PostPosted: Tue Feb 22, 2005 12:49 am
by tut21
I'm a new spamgourmet user and I'm already a big fan of the service. A big thank you to the developers and I'm going to donate a few bucks.

From what I've read spamgourmet seems reliable and trustworthy for a free service. Nevertheless, the more e-mail addresses I convert to spamgourmet the more I worry about having all of my e-mail pass through a single checkpoint that may go down for several days despite the best efforts of the administrators.

So I need some advice. Is it a bad idea to use spamgourmet for everything but personal e-mail? If I never want to give out my private e-mail address to anyone but friends should I create other e-mail accounts that forward me my important e-mail (from slightly more trustworthy sources) while using spamgourmet for unimportant stuff?

PostPosted: Tue Feb 22, 2005 1:58 am
by SysKoll
You're summing up the whole problem. Josh put countless hours in the site, and I try to give a hand. We both are completely overwhelmed by $DAYJOB, and that hampers our availablitity to code new features. The only reason we do that is that we hate spammers and we have tolerant spouses.

This is strictly a best-effort site, and as such, it comes without warranties. So super-duper important email shouldn't go through spamgourmet. Of course, it remains to be seen whether a commercial provider would give you any kind of service in case of lost email.

What we need is an enterprising soul to download the code and set up a commercially supported version of the site so that you can call a number and complain if you don't get your email.

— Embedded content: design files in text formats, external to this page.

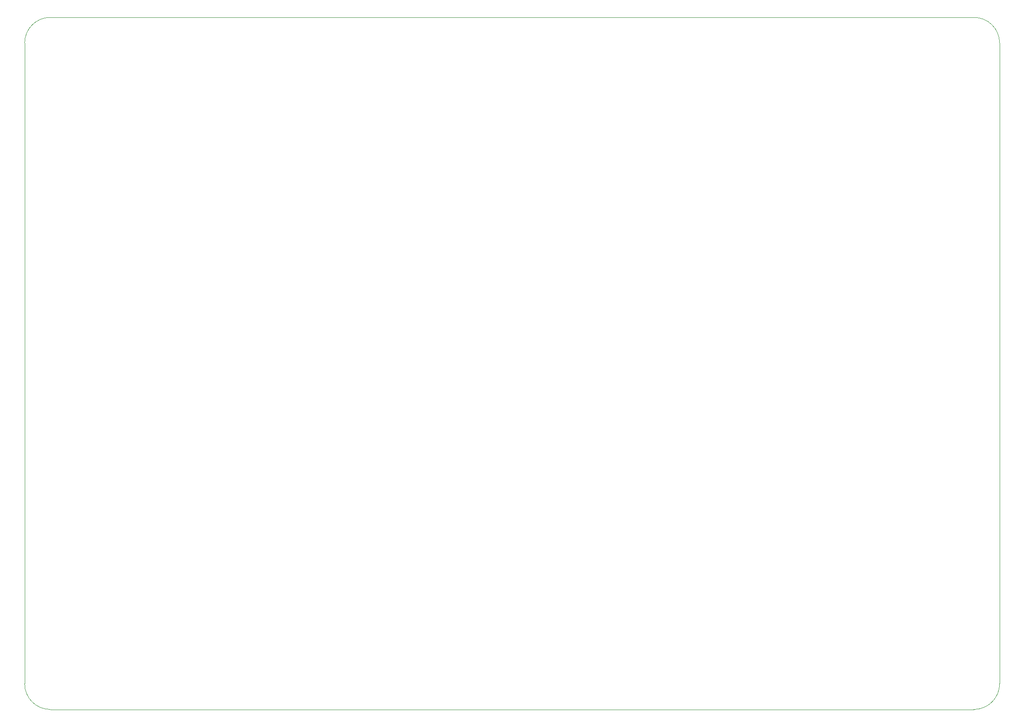
<source format=gm1>
%TF.GenerationSoftware,KiCad,Pcbnew,7.0.1*%
%TF.CreationDate,2023-06-27T00:24:21+02:00*%
%TF.ProjectId,Main board,4d61696e-2062-46f6-9172-642e6b696361,rev?*%
%TF.SameCoordinates,Original*%
%TF.FileFunction,Profile,NP*%
%FSLAX46Y46*%
G04 Gerber Fmt 4.6, Leading zero omitted, Abs format (unit mm)*
G04 Created by KiCad (PCBNEW 7.0.1) date 2023-06-27 00:24:21*
%MOMM*%
%LPD*%
G01*
G04 APERTURE LIST*
%TA.AperFunction,Profile*%
%ADD10C,0.100000*%
%TD*%
G04 APERTURE END LIST*
D10*
X235000000Y-185000000D02*
G75*
G03*
X240000000Y-180000000I0J5000000D01*
G01*
X50000000Y-180000000D02*
G75*
G03*
X55000000Y-185000000I5000000J0D01*
G01*
X50000000Y-180000000D02*
X50000000Y-55000000D01*
X55000000Y-50000000D02*
G75*
G03*
X50000000Y-55000000I0J-5000000D01*
G01*
X235000000Y-185000000D02*
X55000000Y-185000000D01*
X55000000Y-50000000D02*
X235000000Y-50000000D01*
X240000000Y-55000000D02*
X240000000Y-180000000D01*
X240000000Y-55000000D02*
G75*
G03*
X235000000Y-50000000I-5000000J0D01*
G01*
M02*

</source>
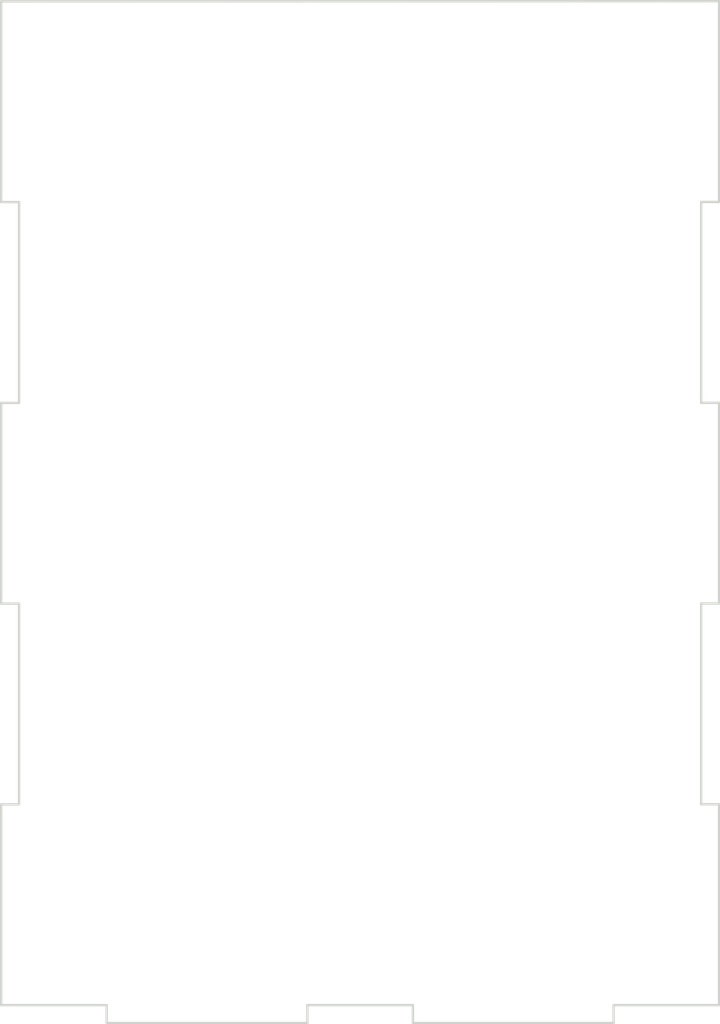
<source format=kicad_pcb>
(kicad_pcb (version 20171130) (host pcbnew "(5.1.2-1)-1")

  (general
    (thickness 1.6)
    (drawings 28)
    (tracks 0)
    (zones 0)
    (modules 0)
    (nets 1)
  )

  (page A4)
  (layers
    (0 F.Cu signal)
    (31 B.Cu signal)
    (32 B.Adhes user)
    (33 F.Adhes user)
    (34 B.Paste user)
    (35 F.Paste user)
    (36 B.SilkS user)
    (37 F.SilkS user)
    (38 B.Mask user)
    (39 F.Mask user)
    (40 Dwgs.User user)
    (41 Cmts.User user)
    (42 Eco1.User user)
    (43 Eco2.User user)
    (44 Edge.Cuts user)
    (45 Margin user)
    (46 B.CrtYd user)
    (47 F.CrtYd user)
    (48 B.Fab user)
    (49 F.Fab user)
  )

  (setup
    (last_trace_width 0.25)
    (trace_clearance 0.2)
    (zone_clearance 0.508)
    (zone_45_only no)
    (trace_min 0.2)
    (via_size 0.8)
    (via_drill 0.4)
    (via_min_size 0.4)
    (via_min_drill 0.3)
    (uvia_size 0.3)
    (uvia_drill 0.1)
    (uvias_allowed no)
    (uvia_min_size 0.2)
    (uvia_min_drill 0.1)
    (edge_width 0.05)
    (segment_width 0.2)
    (pcb_text_width 0.3)
    (pcb_text_size 1.5 1.5)
    (mod_edge_width 0.12)
    (mod_text_size 1 1)
    (mod_text_width 0.15)
    (pad_size 1.524 1.524)
    (pad_drill 0.762)
    (pad_to_mask_clearance 0.051)
    (solder_mask_min_width 0.25)
    (aux_axis_origin 100.33 138.43)
    (visible_elements FFFFFF7F)
    (pcbplotparams
      (layerselection 0x010fc_ffffffff)
      (usegerberextensions false)
      (usegerberattributes false)
      (usegerberadvancedattributes false)
      (creategerberjobfile false)
      (excludeedgelayer true)
      (linewidth 0.100000)
      (plotframeref false)
      (viasonmask false)
      (mode 1)
      (useauxorigin false)
      (hpglpennumber 1)
      (hpglpenspeed 20)
      (hpglpendiameter 15.000000)
      (psnegative false)
      (psa4output false)
      (plotreference true)
      (plotvalue true)
      (plotinvisibletext false)
      (padsonsilk false)
      (subtractmaskfromsilk false)
      (outputformat 1)
      (mirror false)
      (drillshape 1)
      (scaleselection 1)
      (outputdirectory ""))
  )

  (net 0 "")

  (net_class Default "This is the default net class."
    (clearance 0.2)
    (trace_width 0.25)
    (via_dia 0.8)
    (via_drill 0.4)
    (uvia_dia 0.3)
    (uvia_drill 0.1)
  )

  (gr_line (start 109.2708 129.31) (end 118.11 129.31) (layer Edge.Cuts) (width 0.2))
  (gr_line (start 143.764 129.31) (end 134.9248 129.31) (layer Edge.Cuts) (width 0.2))
  (gr_line (start 134.9248 130.81) (end 134.9248 129.31) (layer Edge.Cuts) (width 0.2))
  (gr_line (start 143.764393 130.81) (end 160.579193 130.81) (layer Edge.Cuts) (width 0.2))
  (gr_line (start 143.764 129.31) (end 143.764393 130.81) (layer Edge.Cuts) (width 0.2))
  (gr_line (start 109.2708 112.50028) (end 109.2708 129.31) (layer Edge.Cuts) (width 0.2))
  (gr_line (start 167.918 95.6804) (end 169.418393 95.6804) (layer Edge.Cuts) (width 0.2))
  (gr_line (start 167.918 112.4952) (end 167.918 95.6804) (layer Edge.Cuts) (width 0.2))
  (gr_line (start 160.579193 129.31) (end 169.418393 129.31) (layer Edge.Cuts) (width 0.2))
  (gr_line (start 160.579193 130.81) (end 160.579193 129.31) (layer Edge.Cuts) (width 0.2))
  (gr_line (start 110.7708 95.69056) (end 110.7708 112.50028) (layer Edge.Cuts) (width 0.2))
  (gr_line (start 109.2708 95.69056) (end 110.7708 95.69056) (layer Edge.Cuts) (width 0.2))
  (gr_line (start 169.418393 112.4952) (end 167.918 112.4952) (layer Edge.Cuts) (width 0.2))
  (gr_line (start 169.418393 112.4952) (end 169.418393 129.31) (layer Edge.Cuts) (width 0.2))
  (gr_line (start 109.2708 78.88084) (end 109.2708 95.69056) (layer Edge.Cuts) (width 0.2))
  (gr_line (start 110.7708 78.88084) (end 109.2708 78.88084) (layer Edge.Cuts) (width 0.2))
  (gr_line (start 110.7708 62.07112) (end 110.7708 78.88084) (layer Edge.Cuts) (width 0.2))
  (gr_line (start 109.2708 62.07112) (end 110.7708 62.07112) (layer Edge.Cuts) (width 0.2))
  (gr_line (start 109.2708 45.2614) (end 109.2708 62.07112) (layer Edge.Cuts) (width 0.2))
  (gr_line (start 169.418393 45.245625) (end 109.2708 45.2614) (layer Edge.Cuts) (width 0.2))
  (gr_line (start 169.418393 62.052537) (end 169.418393 45.245625) (layer Edge.Cuts) (width 0.2))
  (gr_line (start 167.918 62.052537) (end 169.418393 62.052537) (layer Edge.Cuts) (width 0.2))
  (gr_line (start 167.918 78.87493) (end 167.918 62.052537) (layer Edge.Cuts) (width 0.2))
  (gr_line (start 169.418393 78.87493) (end 167.918 78.87493) (layer Edge.Cuts) (width 0.2))
  (gr_line (start 169.418393 95.6804) (end 169.418393 78.87493) (layer Edge.Cuts) (width 0.2))
  (gr_line (start 118.11 129.31) (end 118.11 130.81) (layer Edge.Cuts) (width 0.2))
  (gr_line (start 110.7708 112.50028) (end 109.2708 112.50028) (layer Edge.Cuts) (width 0.2))
  (gr_line (start 118.11 130.81) (end 134.9248 130.81) (layer Edge.Cuts) (width 0.2))

)

</source>
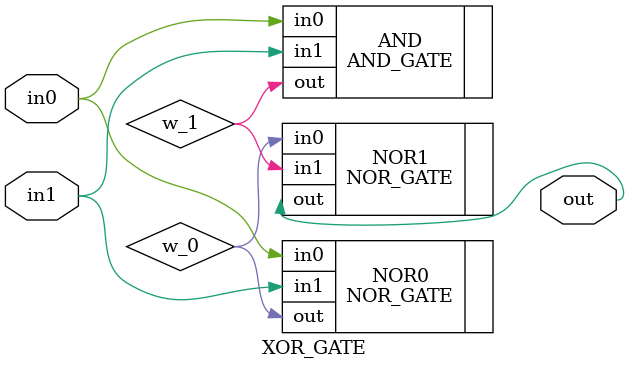
<source format=v>
module XOR_GATE(
     input wire       in0,
     input wire       in1,
     output wire       out
);
    wire w_0;
    wire w_1;
    
    NOR_GATE NOR0(
        .in0    (in0    ),
        .in1    (in1    ),
        .out    (w_0    )
    );

    AND_GATE AND(
        .in0    (in0    ),
        .in1    (in1    ),
        .out    (w_1    )
    );
    NOR_GATE NOR1(
        .in0    (w_0    ),
        .in1    (w_1    ),
        .out    (out    )
    );

    
endmodule

</source>
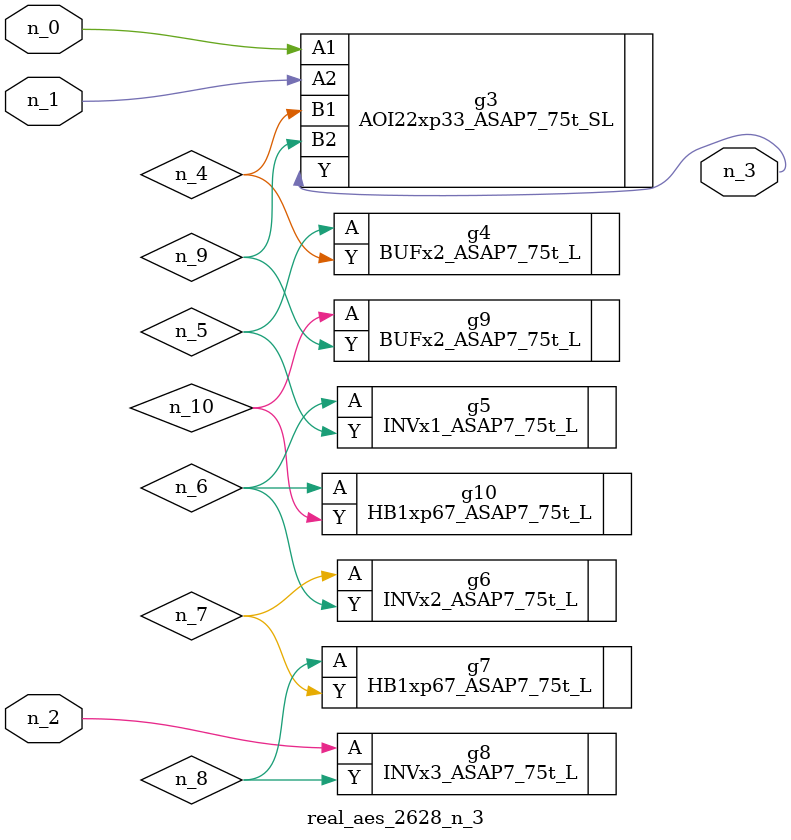
<source format=v>
module real_aes_2628_n_3 (n_0, n_2, n_1, n_3);
input n_0;
input n_2;
input n_1;
output n_3;
wire n_4;
wire n_5;
wire n_7;
wire n_9;
wire n_6;
wire n_8;
wire n_10;
AOI22xp33_ASAP7_75t_SL g3 ( .A1(n_0), .A2(n_1), .B1(n_4), .B2(n_9), .Y(n_3) );
INVx3_ASAP7_75t_L g8 ( .A(n_2), .Y(n_8) );
BUFx2_ASAP7_75t_L g4 ( .A(n_5), .Y(n_4) );
INVx1_ASAP7_75t_L g5 ( .A(n_6), .Y(n_5) );
HB1xp67_ASAP7_75t_L g10 ( .A(n_6), .Y(n_10) );
INVx2_ASAP7_75t_L g6 ( .A(n_7), .Y(n_6) );
HB1xp67_ASAP7_75t_L g7 ( .A(n_8), .Y(n_7) );
BUFx2_ASAP7_75t_L g9 ( .A(n_10), .Y(n_9) );
endmodule
</source>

This would not preclude the existence of sg as a free site, of course.

To conclude, let's just say this: If you use a free email service and get in trouble because said site lost an important email, you'll come out as a cheapskate who got shafted because he chose to use a free service. If you use a commercial emai service and the same thing happens, you are a victim of unforeseeable circumstances who got shafted in spite of paying for his email. Same thing, different perception. That's the only real difference.

Paying for a service allows you to bitch in the uncarring ears of an underpaid Indian tech support rep. BUT: if lost email gets you in trouble, you won't be the one to blame. Nobody would accept liability in any case, but you'd come out clean.

PostPosted: Tue Feb 22, 2005 2:16 am
by tut21
I came to the same conclusion.

Does anyone have favorite strategies on how to go about it? I'm leaning towards one private e-mail for friends, another Gmail account for important stuff and spamgourmet for the rest but I'm looking for better ideas.

PostPosted: Tue Feb 22, 2005 3:26 am
by SysKoll
My friends get infected with viruses regularly, or worse, they send me email with a ton of other people in the CC list, and one of the CC guys has this Windows box on cable modem without a hardware firewall and is owned by 17 different Trojans. So my "for friends" email gets spammed regularly.